Susan Smith has worked as an editor and writer in the technology industry for over 16 years. As an editor she has been responsible for the launch of a number of technology trade publications, both in print and online. Currently, Susan is the Editor of GISCafe and AECCafe, as well as those sites’ … More »
sg2012 kicks off in Troy, NY
March 23rd, 2012 by Susan Smith
Last night at SmartGeometry 2012 (sg2012) (hosted by Bentley Systems) kicked off for the press with a tour of the workshop itself, located in the EMPAC building on the RPI campus in Troy, NY. This is where architects are busy putting together their projects, working in “clusters” with various materials. The theme is “Material Intensities – simulation, energy, environment.” Participants have been working in their clusters for four days now.
The building itself was designed by Grimshaw and is sited on a steep hillside overlooking the Hudson River. It combines five different performance environments – a 1200 seat concert hall, a 400-seat theater, two adaptive performance studios and a dance studio. The acoustics in this building are truly state of the art, with sails installed in the ceiling of concert hall.

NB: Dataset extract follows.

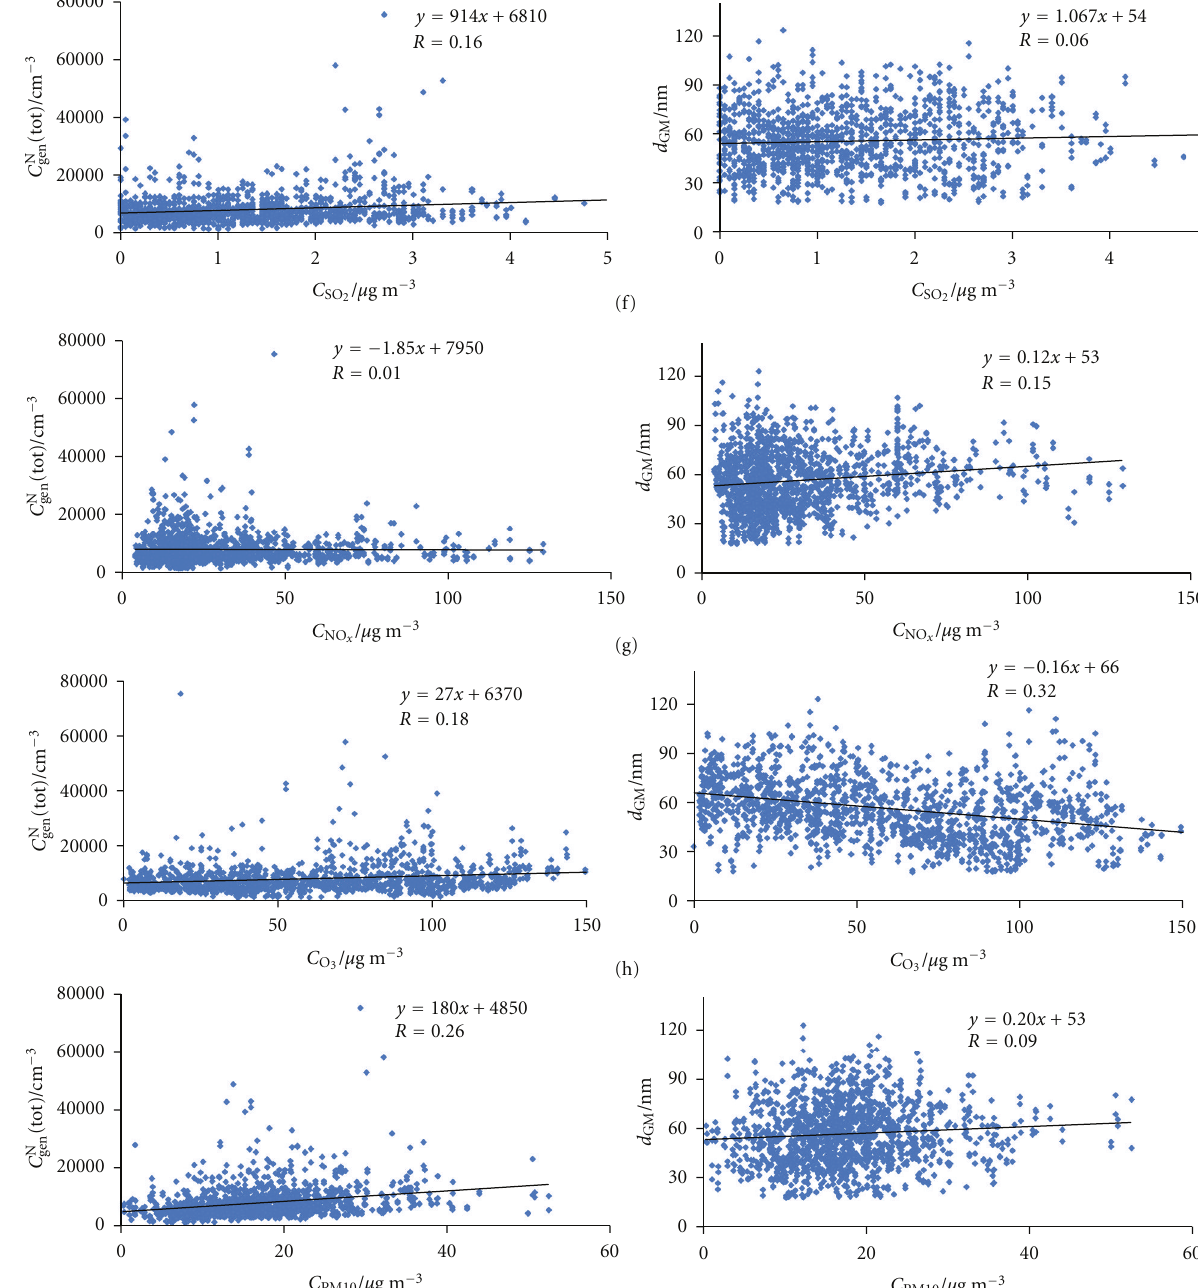
Figure 4: Correlations of the following relationships in outdoor air for the period May 3–June 6, 2010: (a) C N C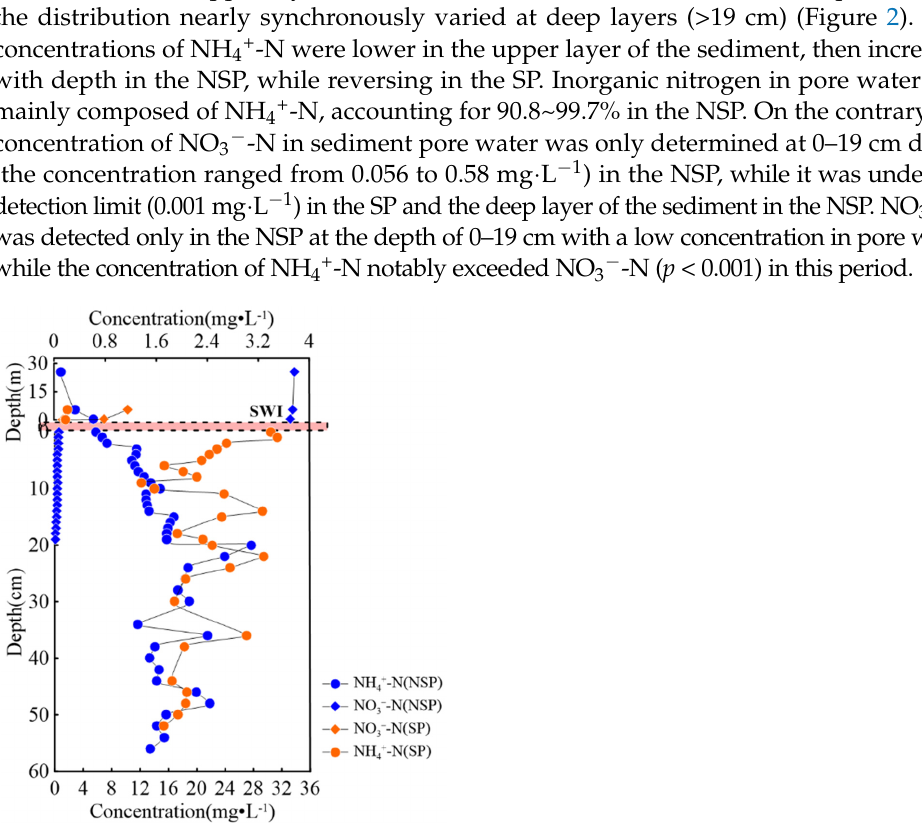
Figure 2. Characteristics of the vertical distribution of inorganic nitrogen in sediment pore water.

Today, we were treated to a Talkshop day where the participants are sharing some of their findings.The idea of the conference is for the cluster groups to have four days of an active working environment and to continue that process with the Talkshop and symposium to reflect on
In session 1, Branko Kolarevic of the University of Calgary stated, “We’re looking at materials and instead of seeing materials as physically static things, we’re looking at the built environment as spaces with shifting boundaries, flows. Is there a way to build a new way of relating to materials? Are we poised to take advantage of new research in materials and innovation?”
Kolarevic said we are coming up with new ways of looking at buildings, we expect them to be adaptive, flexible, interactive and responsive. That way of looking at buildings is not new – some events over past decade have done this.
The discussion included a look at “adaptive buildings” where the intention was to look at building dynamics and environmentally responsive building facades.
Session 2 focused on “environments and conflicts” Bentley’s Dru Crawley talked about how LEED building performance is not working as anticipated. Energy predictions are innaccurrate – there are often energy savings but the baseline may have moved. There is also a lot going on with energy sources before getting to the building.
Another discussion was about how space is cheap and materials are expensive, yet architects are generally taught to design space.
“A Matter of Scale” was session 3. Marie O’Mahony of OCAD University, with extensive background in textile design, talked about nanotechnology in textiles for architecture and how that is a question of scale. She is interested in DNA and nanotechnology right through to the carbon nanotube that are now costly and niche areas, but these areas are advancing.
Some of the participants on this panel were from scientific backgrounds – physics, chemistry and other areas of scientific research.
An extended discussion of what architects will need to learn for the future entertained the possibility of learning some material science as well as biology, as the future points to the possibility of the architect not only building the building but also creating the materials that the building is built with.